After dipping below $30,000 in June, Bitcoin (BTC) went on a nearly four-month rally, appreciating by more than 100%. On Friday, it was able to recapture the $60,000 level after closing the day with a 7.56% spike. The ensuing rally was attributed to the excitement around the SEC giving the green light on the ProShares Bitcoin Futures exchange-traded fund (ETF). Bitcoin has since successfully defended its current price level and managed to inch closer and closer to its all-time high valuation of $64,899.
The listing of ProShares Bitcoin Strategy ETF on Tuesday is believed to provide an additional thrust for Bitcoin and cryptocurrencies to mainstream legitimacy. However, a key fact about the new Bitcoin ETF is that it doesn’t invest in Bitcoin directly but instead allocates a portion of its assets to BTC futures contracts.
Listed as “BITO” on the New York Stock Exchange, ProShares Bitcoin Strategy ETF is the first of its kind, which some argue is 10 years in the making since several Bitcoin ETFs were either held up or blocked entirely by the United States Securities and Exchange Commission, or SEC.
Some of the high-profile applications that are still in limbo are the Bitcoin ETFs of WisdomTree and VanEck. ProShares got the green light because of a particular distinction: ProShares Bitcoin ETF is a futures-based ETF, and it is also filed under mutual fund rules.
The SEC prefers this structure since it lacks jurisdiction over cryptocurrency trading venues that aren’t registered as exchanges in the United States.

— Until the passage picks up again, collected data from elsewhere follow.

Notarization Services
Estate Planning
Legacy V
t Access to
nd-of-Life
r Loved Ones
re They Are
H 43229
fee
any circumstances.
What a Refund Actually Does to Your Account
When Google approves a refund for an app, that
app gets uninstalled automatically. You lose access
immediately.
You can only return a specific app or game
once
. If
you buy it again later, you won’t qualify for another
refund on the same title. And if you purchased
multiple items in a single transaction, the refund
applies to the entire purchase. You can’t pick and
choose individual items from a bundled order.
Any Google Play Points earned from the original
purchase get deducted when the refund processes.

As stated on the ETF’s prospectus filed with the SEC, the fund will allocate 25%–30% of its assets to Bitcoin futures contracts. It also notes that it plans to invest in the securities of ETFs organized and listed for trading in Canada as well as other pooled investment vehicles.

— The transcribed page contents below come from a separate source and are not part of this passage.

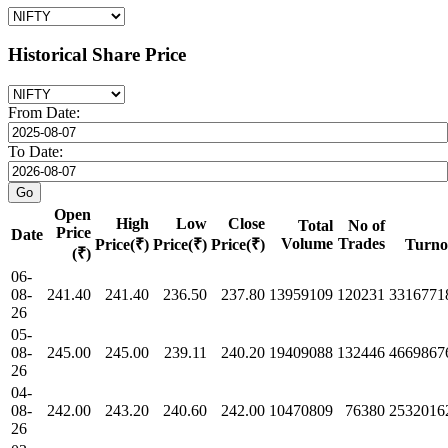
Historical Share Price
From Date:
To Date:
Open
High
Low
Close
Total
No of
Price
Date
Volume
Trades
Price(₹)
Price(₹)
Price(₹)
Turno
(₹)
06-
08-
241.40
241.40
236.50
237.80
13959109
120231
3316771
26
05-
08-
245.00
245.00
239.11
240.20
19409088
132446
4669867
26
04-
08-
242.00
243.20
240.60
242.00
10470809
76380
2532016
26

These positions are intended to manage inflows and outflows in response to unusual market conditions, increases in margin requirements, or if it becomes too impractical for the fund to obtain exposure to BTC futures. The bigger chunk of the fund’s assets will go to money market instruments, which are then subdivided into U.S. Treasury bills, repurchase agreements and reverse repurchase agreements.

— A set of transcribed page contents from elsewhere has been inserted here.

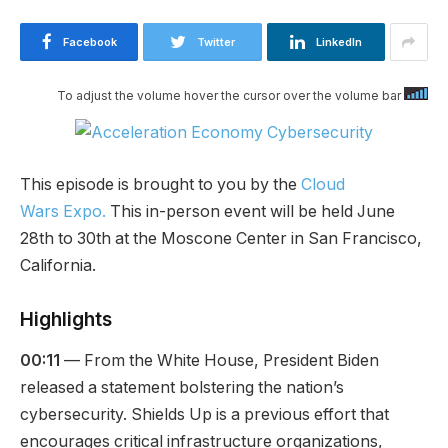
Facebook
Twitter
LinkedIn
To adjust the volume hover the cursor over the volume bar
This episode is brought to you by the
Cloud
Wars Expo.
This in-person event will be held June
28th to 30th at the Moscone Center in San Francisco,
California.
Highlights
00:11
— From the White House, President Biden
released a statement bolstering the nation’s
cybersecurity. Shields Up is a previous effort that
encourages critical infrastructure organizations,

Boosting mainstream acceptance
As mentioned, a Bitcoin ETF helps the entire market to gain access, much like the Coinbase listing of a stock exchange earlier this year. This is because investors who may not have direct access to cryptocurrencies but own brokerage accounts will have the opportunity to gain exposure to Bitcoin.
ProShares CEO Michael Sapir said in a statement that BITO provides exposure to investors who buy stocks and ETFs but may not necessarily want to go through the hassles of buying Bitcoin from an exchange or setting up a wallet.
BITO could also be the precursor for other investment product offerings. For one, the largest digital currency asset manager, Grayscale Investments, already plans to convert its flagship GBTC into an ETF “as soon there’s a clear, formal indication from the SEC,” Grayscale communications director Jennifer Rosenthal confirmed. Grayscale CEO Michael Sonnenshein also said that an Ether-based ETF could likely follow suit after BITO’s successful listing.
Aside from these, another futures-based Bitcoin ETF is also set to debut this week. SEC filings show that it accepted the registration request for Valkyrie’s Bitcoin Strategy ETF shares to be listed on the Nasdaq. Melanion Capital, a France-based investment firm, is also set to launch its own Bitcoin-linked ETF on Friday after getting the nod from French financial regulator AMF. The fund called Melanion BTC Equities Universe UCITS ETF invests in a diversified basket of equities correlated to the daily price movements of Bitcoin, and it will be listed on Euronext Paris.